Author: Burton Raffel


This tale is true, and mine. It tells How the sea took me,

swept me back And forth in sorrow and fear and pain,

Showed me suffering in a hundred ships, In a thousand ports, and in me. It tells Of smashing surf when I sweated in the cold Of an anxious watch, perched in the bow As it dashed under cliffs.

My feet were cast In icy bands, bound with frost, With frozen chains, and hardship groaned Around my heart.

Hunger tore At my sea-weary soul.

No man sheltered On the quiet fairness of earth can feel How wretched I was, drifting through winter On an ice-cold sea, whirled in sorrow, Alone in a world blown clear of love, Hung with icicles.

The hailstorms flew. The only sound was the roaring sea, The freezing waves.

The song of the swan Might serve for pleasure, the cry of the sea-fowl, The death-noise of birds instead of laughter, The mewing of gulls instead of mead.

Storms beat on the rocky cliffs and were echoed By ice-feathered terns and the eagles' screams; No kinsman could offer comfort there, To a soul left drowning in desolation.

And who could believe, knowing but The passion of cities, swelled proud with wine And no taste of misfortune, how often, how wearily, I put myself back on the paths of the sea, Night would blacken; it would snow from the north;

Frost bound the earth and hail would fall, The coldest seeds. And how my heart Would begin to beat, knowing once more The salt waves tossing and the towering sea! The time for journeys would come and my soul Called me eagerly out, sent me over The horizon, seeking foreigners' homes.
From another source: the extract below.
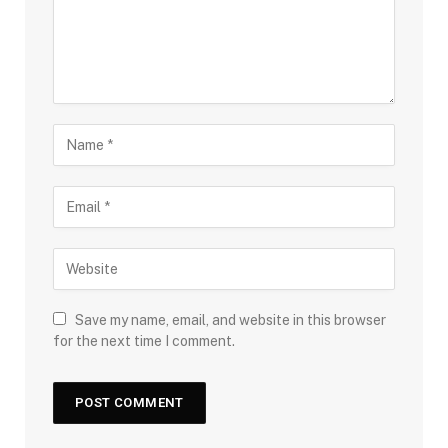
Save my name, email, and website in this browser
for the next time I comment.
But there isn't a man on earth so proud, So born in greatness, so bold with his youth, Grown so grave, or so graced by God, That he feels no fear as the sails unfurl, Wondering what Fate has willed and will do.

No harps ring in his heart, no rewards, No passion for women, no worldly pleasures, Nothing, only the oceans heave;

But longing wraps itself around him.

Orchards blossom, the towns bloom, Fields grow lovely as the world springs fresh, And all these admonish that willing mind Leaping to journeys, always set In thoughts traveling on a quickening tide.

So summer's sentinel, the cuckoo, sings In his murmuring voice, and our hearts mourn As he urges.

Who could understand, In ignorant ease, what we others suffer As the path of exile stretch endlessly on?

And yet my heart wanders away, My soul roams with the sea, the whales' Home, wandering to the wildest corners Of the world, returning ravenous with desire, Flying solitary, screaming, exciting me To the open ocean, breaking oaths On the curve of a wave.


("The Seafarer") From "The Exeter Book", Trans. Burton Raffel 1964.